From the rows below, print without change every line starting with the line that contains "city: Morelia" and going on through the line that contains "city: Novyye Lyady", with both of those lines included.
________
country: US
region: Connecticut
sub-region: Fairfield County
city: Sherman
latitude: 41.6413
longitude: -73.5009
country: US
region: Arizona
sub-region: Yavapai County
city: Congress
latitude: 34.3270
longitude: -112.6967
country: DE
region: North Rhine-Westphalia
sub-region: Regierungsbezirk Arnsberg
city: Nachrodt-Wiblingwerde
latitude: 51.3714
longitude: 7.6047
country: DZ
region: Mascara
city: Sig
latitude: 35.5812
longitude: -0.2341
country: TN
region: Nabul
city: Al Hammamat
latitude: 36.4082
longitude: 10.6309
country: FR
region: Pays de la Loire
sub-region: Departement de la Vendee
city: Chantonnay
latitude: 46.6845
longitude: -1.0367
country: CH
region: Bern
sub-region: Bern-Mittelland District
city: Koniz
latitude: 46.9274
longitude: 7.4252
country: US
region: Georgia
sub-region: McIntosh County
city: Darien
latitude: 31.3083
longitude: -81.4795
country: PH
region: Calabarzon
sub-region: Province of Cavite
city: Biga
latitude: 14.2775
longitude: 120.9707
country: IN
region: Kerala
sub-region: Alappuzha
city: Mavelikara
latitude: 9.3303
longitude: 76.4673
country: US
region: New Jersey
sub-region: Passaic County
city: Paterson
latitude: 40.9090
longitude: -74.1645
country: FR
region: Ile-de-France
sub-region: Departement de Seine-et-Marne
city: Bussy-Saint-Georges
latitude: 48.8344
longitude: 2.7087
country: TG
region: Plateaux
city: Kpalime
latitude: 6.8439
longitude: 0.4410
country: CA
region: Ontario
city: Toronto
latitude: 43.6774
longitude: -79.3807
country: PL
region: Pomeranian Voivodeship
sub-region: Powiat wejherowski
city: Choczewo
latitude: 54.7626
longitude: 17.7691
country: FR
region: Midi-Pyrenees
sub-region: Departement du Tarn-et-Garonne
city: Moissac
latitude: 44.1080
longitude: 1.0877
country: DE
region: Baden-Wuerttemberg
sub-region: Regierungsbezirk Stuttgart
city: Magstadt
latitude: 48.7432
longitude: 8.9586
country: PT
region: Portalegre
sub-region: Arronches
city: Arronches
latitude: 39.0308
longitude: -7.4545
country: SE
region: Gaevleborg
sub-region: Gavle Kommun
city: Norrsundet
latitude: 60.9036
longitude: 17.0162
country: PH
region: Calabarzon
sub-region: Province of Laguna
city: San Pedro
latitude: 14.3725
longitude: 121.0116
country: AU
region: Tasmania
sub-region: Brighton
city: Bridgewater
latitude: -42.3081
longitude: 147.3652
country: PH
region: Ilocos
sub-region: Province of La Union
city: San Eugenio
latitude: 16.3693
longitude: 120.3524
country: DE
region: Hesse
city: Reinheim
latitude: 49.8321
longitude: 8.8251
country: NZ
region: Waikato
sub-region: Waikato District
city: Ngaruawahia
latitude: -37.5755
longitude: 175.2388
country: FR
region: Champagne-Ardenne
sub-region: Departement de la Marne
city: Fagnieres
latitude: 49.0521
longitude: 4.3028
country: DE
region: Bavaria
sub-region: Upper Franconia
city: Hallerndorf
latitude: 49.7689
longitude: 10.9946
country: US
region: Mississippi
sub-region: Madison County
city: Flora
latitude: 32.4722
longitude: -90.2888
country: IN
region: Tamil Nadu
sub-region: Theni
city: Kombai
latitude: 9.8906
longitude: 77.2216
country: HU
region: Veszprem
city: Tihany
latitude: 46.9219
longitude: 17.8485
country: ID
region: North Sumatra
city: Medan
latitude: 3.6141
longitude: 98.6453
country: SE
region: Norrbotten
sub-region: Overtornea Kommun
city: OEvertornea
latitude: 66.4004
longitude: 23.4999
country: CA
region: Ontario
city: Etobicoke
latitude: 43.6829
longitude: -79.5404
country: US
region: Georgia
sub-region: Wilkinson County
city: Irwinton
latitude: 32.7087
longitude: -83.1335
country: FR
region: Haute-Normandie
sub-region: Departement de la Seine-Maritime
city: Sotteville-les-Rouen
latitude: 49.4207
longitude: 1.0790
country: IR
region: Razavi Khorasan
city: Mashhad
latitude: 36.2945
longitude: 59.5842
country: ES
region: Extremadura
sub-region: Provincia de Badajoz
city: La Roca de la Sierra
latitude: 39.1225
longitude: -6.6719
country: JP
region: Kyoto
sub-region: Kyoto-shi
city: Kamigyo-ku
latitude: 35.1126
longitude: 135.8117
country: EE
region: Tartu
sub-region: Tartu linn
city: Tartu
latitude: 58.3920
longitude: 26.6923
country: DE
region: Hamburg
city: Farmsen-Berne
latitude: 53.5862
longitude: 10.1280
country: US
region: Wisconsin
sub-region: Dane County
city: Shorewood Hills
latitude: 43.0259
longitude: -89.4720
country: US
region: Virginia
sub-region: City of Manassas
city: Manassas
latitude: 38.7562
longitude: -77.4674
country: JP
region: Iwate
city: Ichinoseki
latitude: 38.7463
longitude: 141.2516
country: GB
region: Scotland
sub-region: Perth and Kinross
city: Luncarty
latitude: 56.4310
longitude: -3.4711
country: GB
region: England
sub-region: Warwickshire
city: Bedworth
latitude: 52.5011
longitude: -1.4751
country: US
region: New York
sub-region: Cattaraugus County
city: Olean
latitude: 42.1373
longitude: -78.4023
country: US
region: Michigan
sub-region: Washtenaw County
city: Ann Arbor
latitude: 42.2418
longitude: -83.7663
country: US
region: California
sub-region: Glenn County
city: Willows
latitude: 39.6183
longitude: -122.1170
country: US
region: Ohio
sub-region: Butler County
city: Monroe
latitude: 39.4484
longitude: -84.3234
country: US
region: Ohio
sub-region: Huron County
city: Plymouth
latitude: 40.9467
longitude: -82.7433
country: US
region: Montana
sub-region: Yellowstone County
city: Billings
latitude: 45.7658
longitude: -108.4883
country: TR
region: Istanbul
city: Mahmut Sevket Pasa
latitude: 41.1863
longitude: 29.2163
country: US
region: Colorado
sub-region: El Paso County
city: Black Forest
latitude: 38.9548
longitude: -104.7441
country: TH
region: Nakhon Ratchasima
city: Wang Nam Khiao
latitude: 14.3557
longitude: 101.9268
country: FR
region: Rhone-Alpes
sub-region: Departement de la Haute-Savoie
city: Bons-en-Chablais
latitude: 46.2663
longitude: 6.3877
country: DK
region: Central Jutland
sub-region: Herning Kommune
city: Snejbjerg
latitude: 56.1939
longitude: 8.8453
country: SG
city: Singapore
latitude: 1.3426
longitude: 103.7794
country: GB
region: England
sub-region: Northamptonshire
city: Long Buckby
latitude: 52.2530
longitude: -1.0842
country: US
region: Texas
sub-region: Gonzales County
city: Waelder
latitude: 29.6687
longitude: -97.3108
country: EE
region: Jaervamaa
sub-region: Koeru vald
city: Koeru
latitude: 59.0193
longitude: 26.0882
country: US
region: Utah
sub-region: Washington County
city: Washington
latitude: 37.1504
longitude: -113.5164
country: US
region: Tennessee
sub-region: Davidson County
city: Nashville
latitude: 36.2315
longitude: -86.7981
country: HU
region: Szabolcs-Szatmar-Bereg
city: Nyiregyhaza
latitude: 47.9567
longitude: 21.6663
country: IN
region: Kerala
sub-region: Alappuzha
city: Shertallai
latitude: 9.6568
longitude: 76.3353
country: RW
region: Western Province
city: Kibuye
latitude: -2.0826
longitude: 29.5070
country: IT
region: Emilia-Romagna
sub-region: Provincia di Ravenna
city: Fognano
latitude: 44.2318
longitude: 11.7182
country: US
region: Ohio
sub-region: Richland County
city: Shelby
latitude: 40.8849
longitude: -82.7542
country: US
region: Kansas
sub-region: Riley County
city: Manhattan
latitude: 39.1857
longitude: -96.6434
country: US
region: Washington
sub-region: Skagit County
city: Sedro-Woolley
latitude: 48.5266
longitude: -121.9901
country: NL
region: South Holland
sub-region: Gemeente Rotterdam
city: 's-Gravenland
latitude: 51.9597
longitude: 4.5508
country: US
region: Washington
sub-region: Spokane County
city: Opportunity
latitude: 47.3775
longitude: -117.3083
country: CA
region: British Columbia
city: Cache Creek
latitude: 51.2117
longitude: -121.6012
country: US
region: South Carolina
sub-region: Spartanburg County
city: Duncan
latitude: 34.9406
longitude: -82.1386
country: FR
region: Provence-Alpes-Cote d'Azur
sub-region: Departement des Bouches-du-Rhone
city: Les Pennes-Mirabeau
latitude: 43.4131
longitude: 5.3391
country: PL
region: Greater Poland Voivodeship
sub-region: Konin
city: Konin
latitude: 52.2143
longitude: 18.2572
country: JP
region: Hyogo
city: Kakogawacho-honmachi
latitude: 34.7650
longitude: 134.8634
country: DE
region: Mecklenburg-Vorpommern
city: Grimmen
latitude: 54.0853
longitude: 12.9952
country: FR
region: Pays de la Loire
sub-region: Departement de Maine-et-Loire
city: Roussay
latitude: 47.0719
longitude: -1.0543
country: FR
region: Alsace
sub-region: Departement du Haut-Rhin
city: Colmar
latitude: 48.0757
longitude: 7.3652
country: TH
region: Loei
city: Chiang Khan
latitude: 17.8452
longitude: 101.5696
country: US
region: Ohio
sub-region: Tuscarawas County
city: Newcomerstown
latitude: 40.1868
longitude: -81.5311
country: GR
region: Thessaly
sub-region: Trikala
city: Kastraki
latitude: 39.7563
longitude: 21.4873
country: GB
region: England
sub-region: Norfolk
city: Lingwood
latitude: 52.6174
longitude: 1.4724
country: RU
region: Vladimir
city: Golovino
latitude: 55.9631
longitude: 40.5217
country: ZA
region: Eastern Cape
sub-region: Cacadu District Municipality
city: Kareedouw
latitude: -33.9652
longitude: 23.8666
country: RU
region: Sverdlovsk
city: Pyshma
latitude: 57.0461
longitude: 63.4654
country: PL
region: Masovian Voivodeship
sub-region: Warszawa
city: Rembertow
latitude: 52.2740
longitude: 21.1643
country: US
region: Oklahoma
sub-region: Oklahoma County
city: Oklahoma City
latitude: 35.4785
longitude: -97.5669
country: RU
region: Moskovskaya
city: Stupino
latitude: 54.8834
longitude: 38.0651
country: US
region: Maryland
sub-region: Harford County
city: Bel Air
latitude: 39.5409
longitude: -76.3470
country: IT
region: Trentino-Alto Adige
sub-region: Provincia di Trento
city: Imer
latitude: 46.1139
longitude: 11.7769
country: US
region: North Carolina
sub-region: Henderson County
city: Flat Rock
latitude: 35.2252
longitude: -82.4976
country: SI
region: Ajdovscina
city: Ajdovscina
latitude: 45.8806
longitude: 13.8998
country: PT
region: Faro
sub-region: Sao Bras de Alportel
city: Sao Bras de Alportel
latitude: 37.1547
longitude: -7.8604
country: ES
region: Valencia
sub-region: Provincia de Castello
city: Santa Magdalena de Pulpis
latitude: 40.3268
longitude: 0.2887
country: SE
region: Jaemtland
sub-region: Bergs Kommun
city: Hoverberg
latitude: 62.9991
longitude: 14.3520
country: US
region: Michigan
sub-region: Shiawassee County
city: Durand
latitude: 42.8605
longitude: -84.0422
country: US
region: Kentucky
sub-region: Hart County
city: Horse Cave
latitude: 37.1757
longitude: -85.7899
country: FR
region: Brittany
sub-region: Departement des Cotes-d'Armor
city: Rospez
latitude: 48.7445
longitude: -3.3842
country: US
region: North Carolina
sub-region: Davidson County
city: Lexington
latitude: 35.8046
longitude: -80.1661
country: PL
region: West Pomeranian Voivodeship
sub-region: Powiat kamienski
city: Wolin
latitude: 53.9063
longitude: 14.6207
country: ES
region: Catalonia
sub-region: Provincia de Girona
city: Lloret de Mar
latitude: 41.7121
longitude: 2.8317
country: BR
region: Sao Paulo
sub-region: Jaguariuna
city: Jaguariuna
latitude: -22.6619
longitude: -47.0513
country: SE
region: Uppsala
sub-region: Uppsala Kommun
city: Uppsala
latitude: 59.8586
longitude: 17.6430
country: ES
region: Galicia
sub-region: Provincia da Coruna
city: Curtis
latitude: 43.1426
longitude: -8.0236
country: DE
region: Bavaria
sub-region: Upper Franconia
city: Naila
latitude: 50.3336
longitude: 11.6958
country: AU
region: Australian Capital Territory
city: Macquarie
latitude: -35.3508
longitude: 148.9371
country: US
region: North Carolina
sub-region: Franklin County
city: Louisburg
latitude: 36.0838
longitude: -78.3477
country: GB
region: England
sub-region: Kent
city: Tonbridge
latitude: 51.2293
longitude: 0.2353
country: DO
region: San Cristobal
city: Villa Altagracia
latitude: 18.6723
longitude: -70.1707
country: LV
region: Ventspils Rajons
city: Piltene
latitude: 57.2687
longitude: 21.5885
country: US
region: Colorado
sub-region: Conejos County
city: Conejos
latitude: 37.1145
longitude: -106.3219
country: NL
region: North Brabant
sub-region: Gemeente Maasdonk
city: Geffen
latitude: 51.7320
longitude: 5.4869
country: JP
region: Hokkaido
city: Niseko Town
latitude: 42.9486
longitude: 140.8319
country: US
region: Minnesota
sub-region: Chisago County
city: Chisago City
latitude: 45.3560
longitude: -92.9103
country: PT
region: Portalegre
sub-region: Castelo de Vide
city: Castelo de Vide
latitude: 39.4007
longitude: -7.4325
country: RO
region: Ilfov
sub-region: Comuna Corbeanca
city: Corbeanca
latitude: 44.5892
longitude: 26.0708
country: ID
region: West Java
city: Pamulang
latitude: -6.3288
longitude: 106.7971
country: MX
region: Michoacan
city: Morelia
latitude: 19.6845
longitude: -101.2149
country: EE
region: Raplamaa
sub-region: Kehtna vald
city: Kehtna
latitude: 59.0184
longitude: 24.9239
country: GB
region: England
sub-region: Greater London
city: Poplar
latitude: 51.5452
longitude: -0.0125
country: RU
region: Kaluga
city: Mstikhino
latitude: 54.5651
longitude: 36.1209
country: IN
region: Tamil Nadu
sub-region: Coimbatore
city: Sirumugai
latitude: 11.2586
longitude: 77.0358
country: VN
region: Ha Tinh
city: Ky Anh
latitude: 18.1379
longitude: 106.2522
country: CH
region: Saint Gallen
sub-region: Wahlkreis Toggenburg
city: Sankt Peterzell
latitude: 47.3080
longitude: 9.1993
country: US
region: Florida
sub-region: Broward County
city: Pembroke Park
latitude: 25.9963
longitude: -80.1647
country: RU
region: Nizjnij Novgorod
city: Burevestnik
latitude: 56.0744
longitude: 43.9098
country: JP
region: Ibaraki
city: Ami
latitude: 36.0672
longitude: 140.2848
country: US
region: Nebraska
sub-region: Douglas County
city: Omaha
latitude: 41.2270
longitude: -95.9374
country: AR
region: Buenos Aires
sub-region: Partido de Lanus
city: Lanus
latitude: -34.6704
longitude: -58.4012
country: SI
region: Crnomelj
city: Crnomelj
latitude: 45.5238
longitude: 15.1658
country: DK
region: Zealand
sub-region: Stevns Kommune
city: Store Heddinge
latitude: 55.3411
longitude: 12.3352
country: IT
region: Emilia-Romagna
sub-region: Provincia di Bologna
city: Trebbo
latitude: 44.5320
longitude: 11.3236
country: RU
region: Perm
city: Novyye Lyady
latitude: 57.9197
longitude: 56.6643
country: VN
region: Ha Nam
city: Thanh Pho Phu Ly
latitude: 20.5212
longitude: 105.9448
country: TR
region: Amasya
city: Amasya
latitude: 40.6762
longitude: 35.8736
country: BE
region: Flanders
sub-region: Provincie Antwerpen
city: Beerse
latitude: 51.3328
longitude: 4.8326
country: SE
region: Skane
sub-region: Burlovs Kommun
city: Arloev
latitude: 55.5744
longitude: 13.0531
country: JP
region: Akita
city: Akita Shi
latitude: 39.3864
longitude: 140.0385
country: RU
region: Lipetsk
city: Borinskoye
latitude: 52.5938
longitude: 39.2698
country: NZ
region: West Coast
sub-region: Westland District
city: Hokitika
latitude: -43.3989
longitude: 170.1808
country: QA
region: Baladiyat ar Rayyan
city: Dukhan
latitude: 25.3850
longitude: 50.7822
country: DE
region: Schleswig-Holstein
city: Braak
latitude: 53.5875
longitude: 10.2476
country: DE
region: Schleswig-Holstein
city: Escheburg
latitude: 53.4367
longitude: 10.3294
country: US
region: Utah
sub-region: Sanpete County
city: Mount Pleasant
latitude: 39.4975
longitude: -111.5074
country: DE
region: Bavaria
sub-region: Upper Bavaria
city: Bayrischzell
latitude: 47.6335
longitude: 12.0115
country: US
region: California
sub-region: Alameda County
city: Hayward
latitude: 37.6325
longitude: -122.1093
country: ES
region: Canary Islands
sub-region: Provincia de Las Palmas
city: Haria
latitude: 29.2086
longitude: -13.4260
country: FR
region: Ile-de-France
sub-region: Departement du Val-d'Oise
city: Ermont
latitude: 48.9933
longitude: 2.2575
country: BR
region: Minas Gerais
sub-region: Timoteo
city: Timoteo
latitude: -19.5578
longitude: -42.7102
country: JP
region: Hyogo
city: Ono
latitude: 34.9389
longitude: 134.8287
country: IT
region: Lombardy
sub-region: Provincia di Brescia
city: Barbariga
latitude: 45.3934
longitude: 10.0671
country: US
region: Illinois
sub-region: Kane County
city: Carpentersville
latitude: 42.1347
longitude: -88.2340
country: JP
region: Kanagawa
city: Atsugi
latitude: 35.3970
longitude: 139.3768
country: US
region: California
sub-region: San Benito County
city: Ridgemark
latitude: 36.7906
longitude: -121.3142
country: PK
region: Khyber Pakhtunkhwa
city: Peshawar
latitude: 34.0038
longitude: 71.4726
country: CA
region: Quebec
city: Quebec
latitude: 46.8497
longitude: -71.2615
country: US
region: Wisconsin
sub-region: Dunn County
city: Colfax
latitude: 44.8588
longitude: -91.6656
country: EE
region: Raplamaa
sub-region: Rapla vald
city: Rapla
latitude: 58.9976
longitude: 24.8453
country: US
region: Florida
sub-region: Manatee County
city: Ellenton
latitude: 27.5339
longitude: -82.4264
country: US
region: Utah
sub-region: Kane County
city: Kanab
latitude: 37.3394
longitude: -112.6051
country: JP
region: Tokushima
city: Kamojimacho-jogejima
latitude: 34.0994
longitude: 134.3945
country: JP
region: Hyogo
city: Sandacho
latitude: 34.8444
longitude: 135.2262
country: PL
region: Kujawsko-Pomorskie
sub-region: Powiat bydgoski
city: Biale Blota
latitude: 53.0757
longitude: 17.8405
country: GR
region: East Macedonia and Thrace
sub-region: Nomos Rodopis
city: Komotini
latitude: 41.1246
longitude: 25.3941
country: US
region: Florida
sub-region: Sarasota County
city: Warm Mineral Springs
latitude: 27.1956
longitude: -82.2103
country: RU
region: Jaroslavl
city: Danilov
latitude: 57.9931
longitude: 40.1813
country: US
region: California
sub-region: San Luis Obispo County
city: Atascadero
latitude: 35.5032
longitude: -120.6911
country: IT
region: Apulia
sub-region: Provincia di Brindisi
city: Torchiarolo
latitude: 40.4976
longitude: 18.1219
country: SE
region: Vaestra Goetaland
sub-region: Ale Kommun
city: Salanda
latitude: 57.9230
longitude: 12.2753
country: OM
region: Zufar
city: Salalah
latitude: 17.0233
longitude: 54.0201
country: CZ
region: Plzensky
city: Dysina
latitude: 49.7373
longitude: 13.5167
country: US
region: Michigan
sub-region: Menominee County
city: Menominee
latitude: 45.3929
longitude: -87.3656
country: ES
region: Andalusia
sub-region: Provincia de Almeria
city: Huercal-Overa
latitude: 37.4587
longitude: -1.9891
________
_Response to the task_:
city: Morelia
latitude: 19.6845
longitude: -101.2149
country: EE
region: Raplamaa
sub-region: Kehtna vald
city: Kehtna
latitude: 59.0184
longitude: 24.9239
country: GB
region: England
sub-region: Greater London
city: Poplar
latitude: 51.5452
longitude: -0.0125
country: RU
region: Kaluga
city: Mstikhino
latitude: 54.5651
longitude: 36.1209
country: IN
region: Tamil Nadu
sub-region: Coimbatore
city: Sirumugai
latitude: 11.2586
longitude: 77.0358
country: VN
region: Ha Tinh
city: Ky Anh
latitude: 18.1379
longitude: 106.2522
country: CH
region: Saint Gallen
sub-region: Wahlkreis Toggenburg
city: Sankt Peterzell
latitude: 47.3080
longitude: 9.1993
country: US
region: Florida
sub-region: Broward County
city: Pembroke Park
latitude: 25.9963
longitude: -80.1647
country: RU
region: Nizjnij Novgorod
city: Burevestnik
latitude: 56.0744
longitude: 43.9098
country: JP
region: Ibaraki
city: Ami
latitude: 36.0672
longitude: 140.2848
country: US
region: Nebraska
sub-region: Douglas County
city: Omaha
latitude: 41.2270
longitude: -95.9374
country: AR
region: Buenos Aires
sub-region: Partido de Lanus
city: Lanus
latitude: -34.6704
longitude: -58.4012
country: SI
region: Crnomelj
city: Crnomelj
latitude: 45.5238
longitude: 15.1658
country: DK
region: Zealand
sub-region: Stevns Kommune
city: Store Heddinge
latitude: 55.3411
longitude: 12.3352
country: IT
region: Emilia-Romagna
sub-region: Provincia di Bologna
city: Trebbo
latitude: 44.5320
longitude: 11.3236
country: RU
region: Perm
city: Novyye Lyady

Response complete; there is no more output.